Religious exclusivism is the antithesis of religious pluralism, mutual respect, and dignity. Especially in the wake of tragedy, those who believe that the world's religious diversity is also part of the world's mystique and beauty, must work together to ensure that predatory tactics do not re-victimize victims.
Host countries must do a better job of monitoring immigration fraud as many missionaries, to carry on their work undetected, are known to enter countries like Nepal and India using visitor or student visas, rather than the appropriate religious worker or missionary visas.
As American taxpayers, we should insist that agencies such as USAID monitor more closely the activities of implementing partners to ensure that they are not participating in inherently religious activities. And if they are, that such activities are conducted at a separate time or place as U.S. laws require. Aid recipients should be made aware of what U.S. government funded aid providers can and cannot do vis a vis religious activities.

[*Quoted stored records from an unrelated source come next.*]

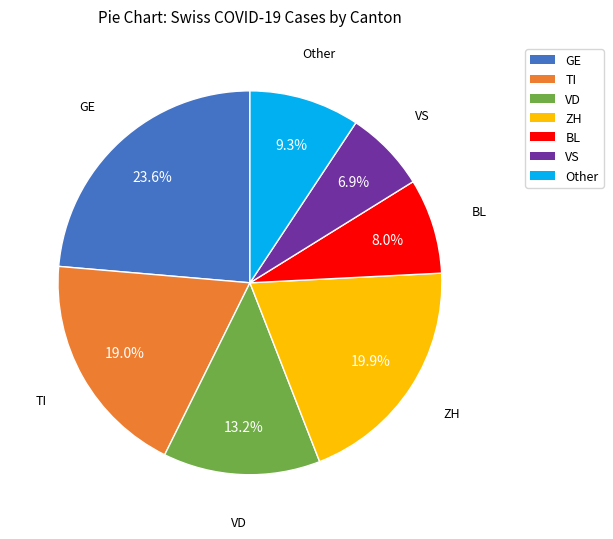

Rank the categories by value from highest to lowest.

GE, ZH, TI, VD, Other, BL, VS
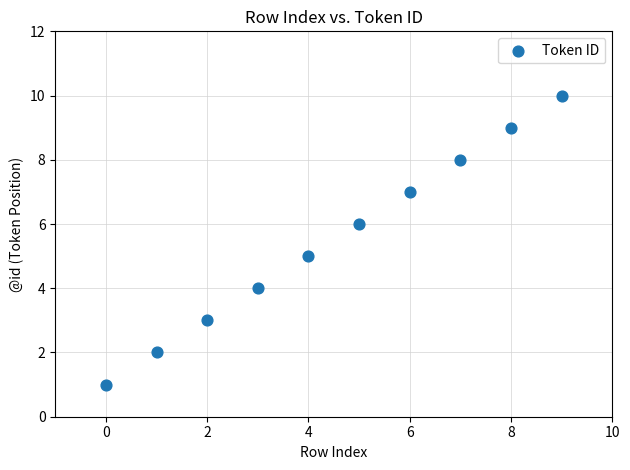

What is the range of Y values (max minus min)?

9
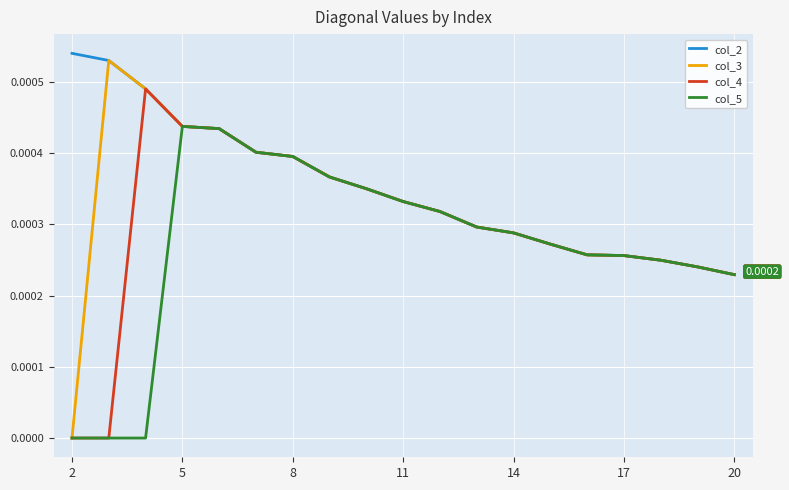

Which series has the largest total across all categories?

col_2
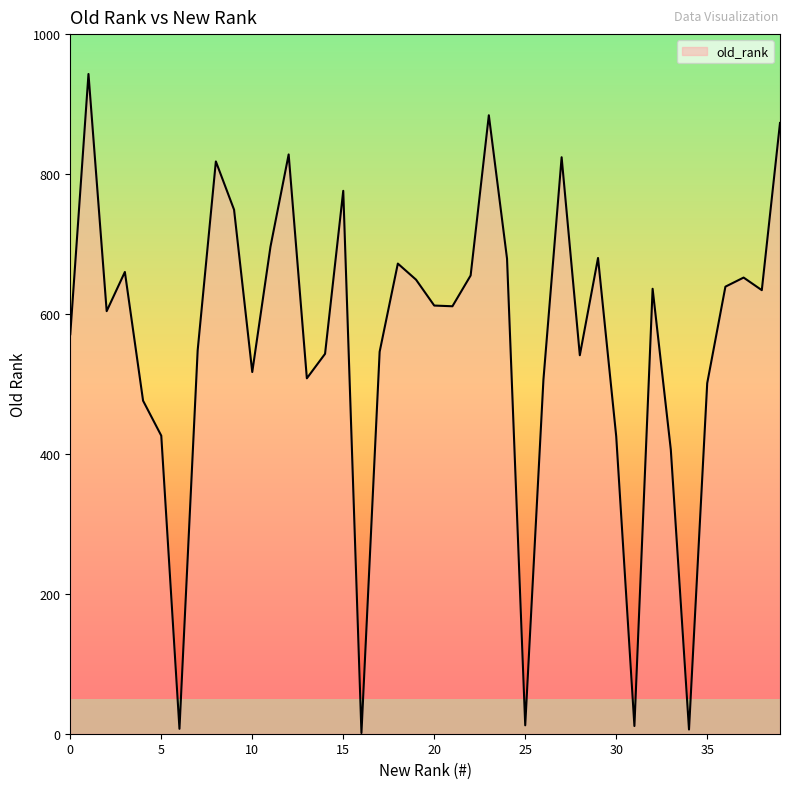

What is the maximum value shown in the chart?

943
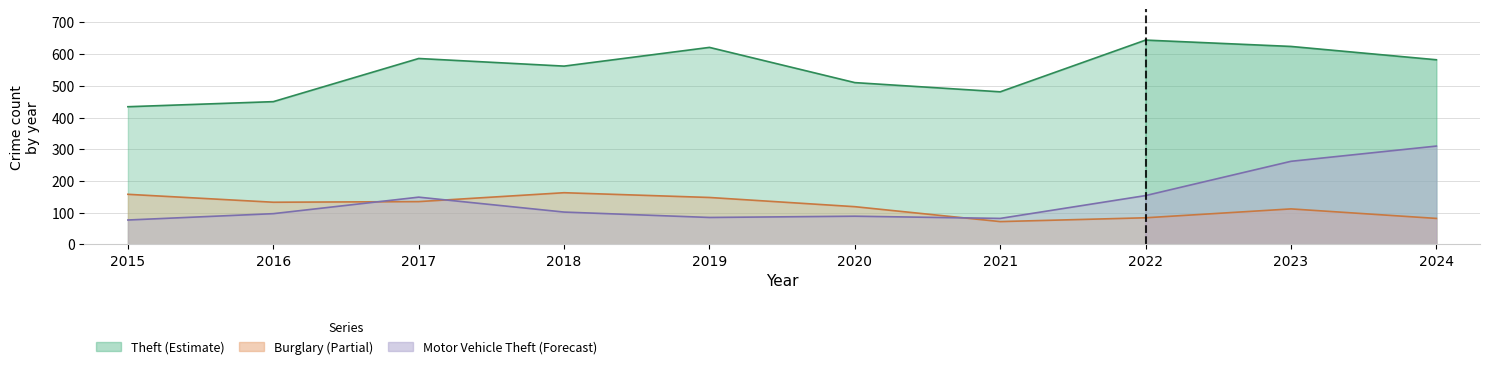

How many interior local peaks does the Burglary series have?

2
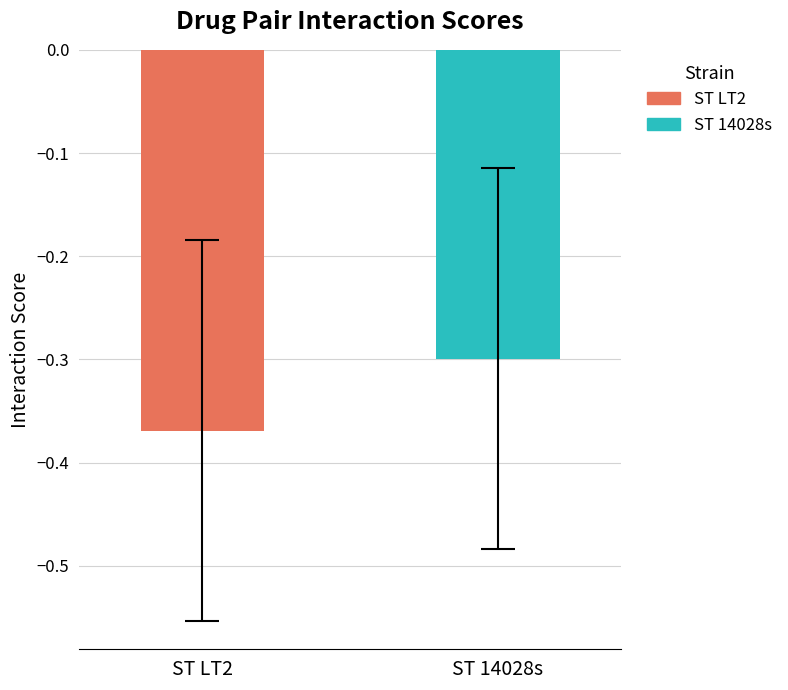

Which series has the widest spread of values?

ST LT2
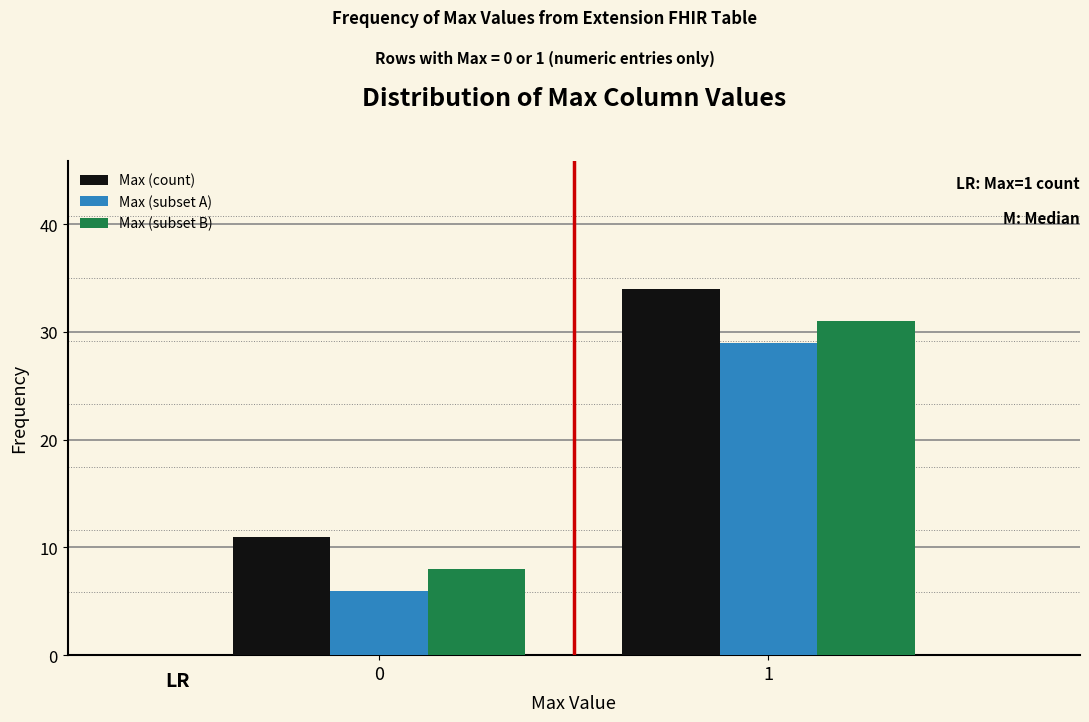

Reading left to right, transcribe all the data shown in this chart.

Max (count): 0=11	1=34
Max (subset A): 0=6	1=29
Max (subset B): 0=8	1=31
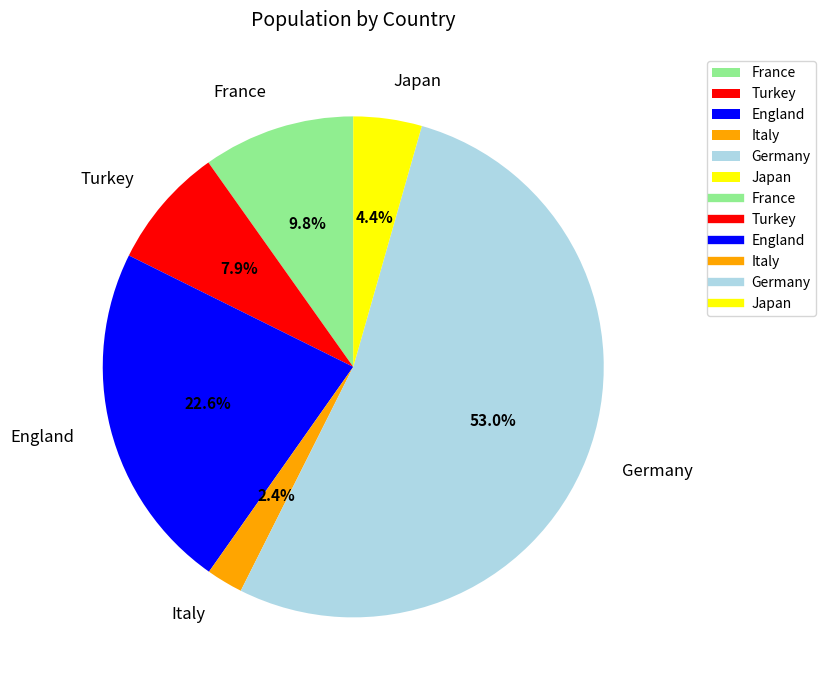

What is the total percentage of Japan and France?

14.2%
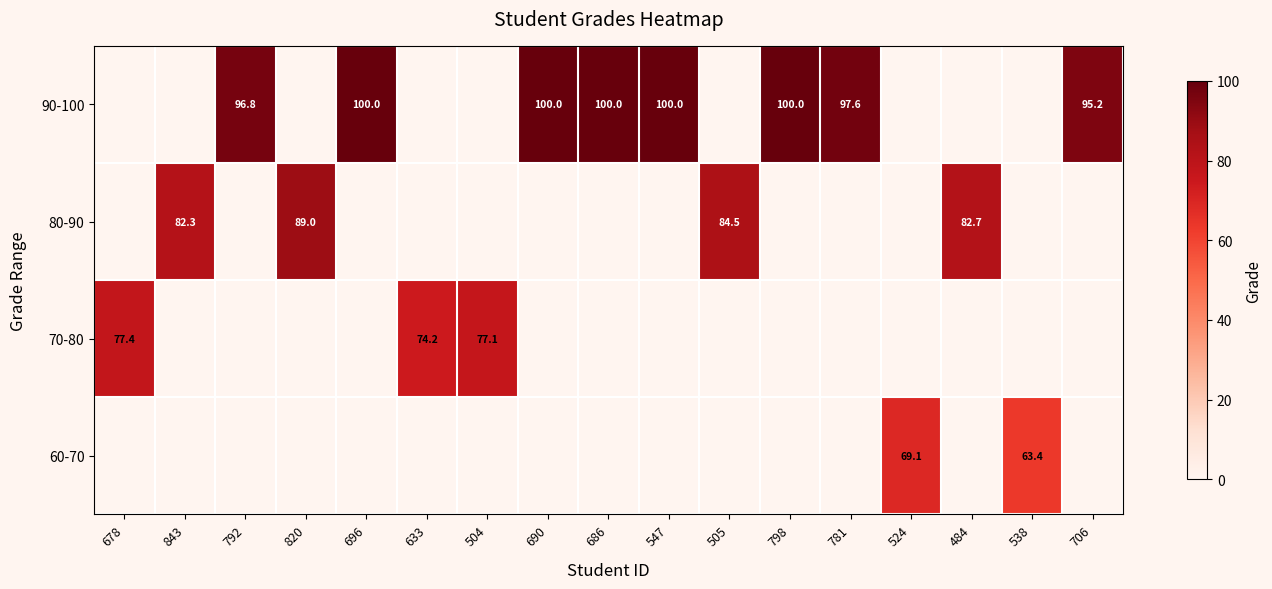

The 80-90 series shows 82.3 at 843. True or false?

True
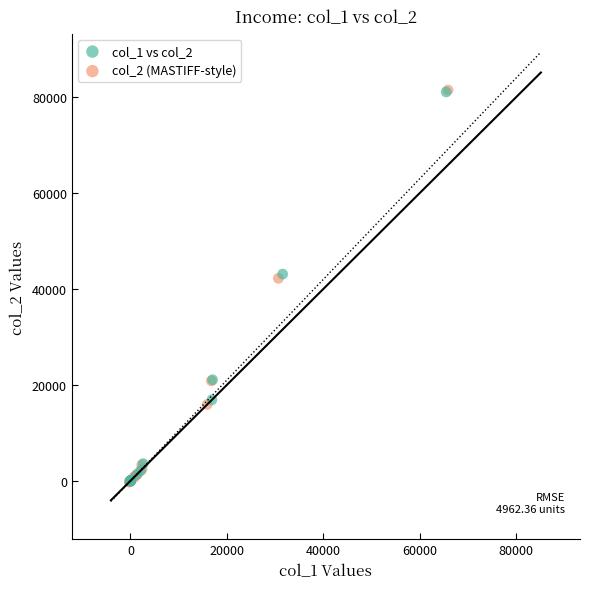

Which series has the largest Y range (max minus min)?

col_2 (MASTIFF-style)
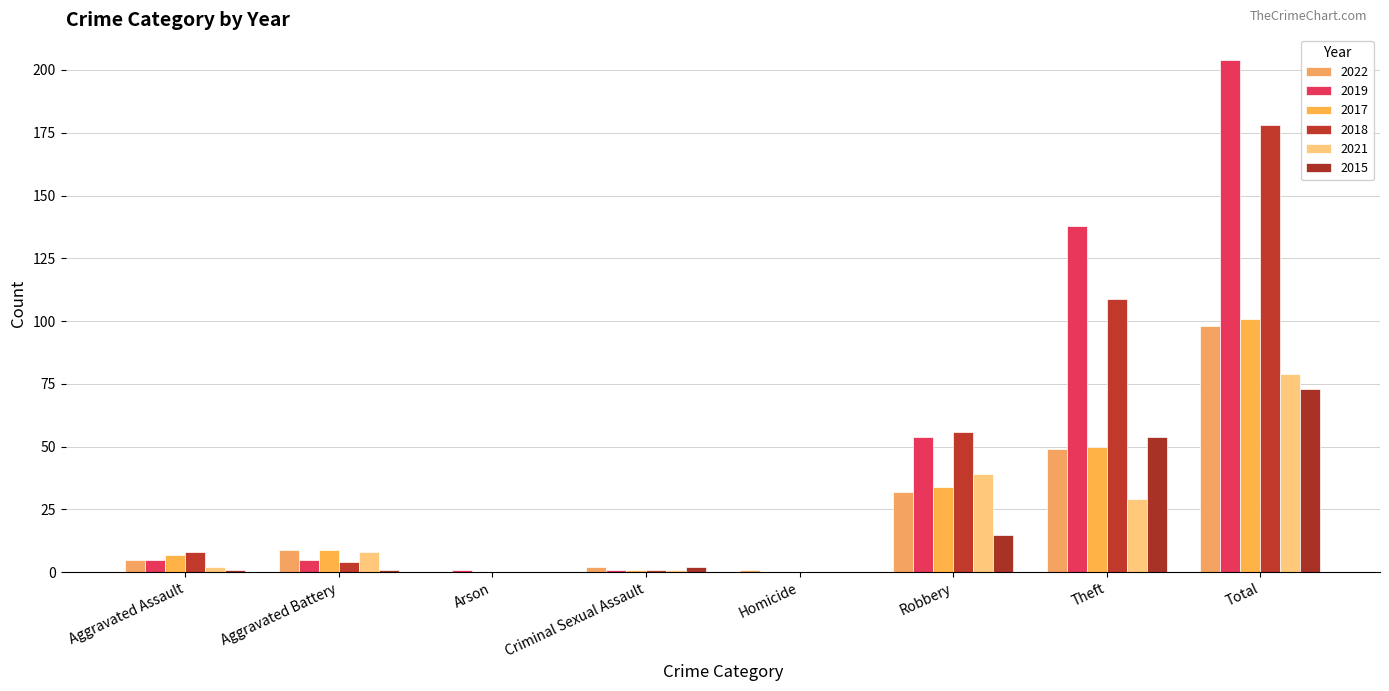

Does the chart contain stacked bars?

No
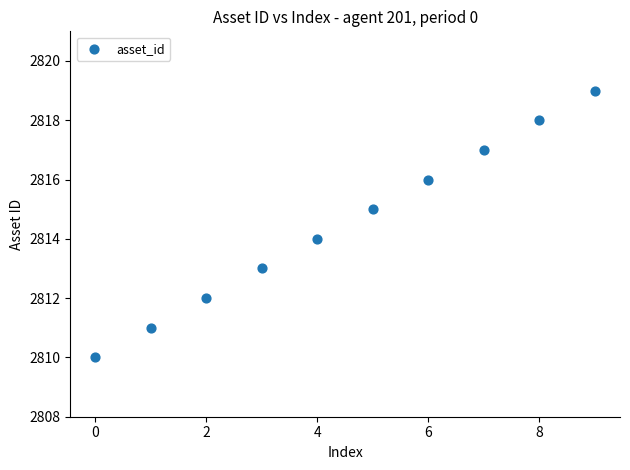

What is the range of Y values (max minus min)?

9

And as global citizens, we should join esteemed religious leaders such as the Dalai Lama and Rev. Desmond Tutu, in demanding that the United Nations amend the Universal Declaration of Human Rights to include "the right to retain" in the definition of religious freedom so that the same protections that are afforded to those who wish to propagate their views, no matter how expansive or narrow, are also afforded to those who wish to keep their own.
Nepal clearly needs help, and the hue of race, color, or religion matters not to the entrapped and the desperate. But even as we revel in the stirring and fearless work people are doing inspired by their faith, we must also ensure that the victims of Nepal's earthquake are not victimized all over again by those conflating the need for bread with the need for a book of another's faith.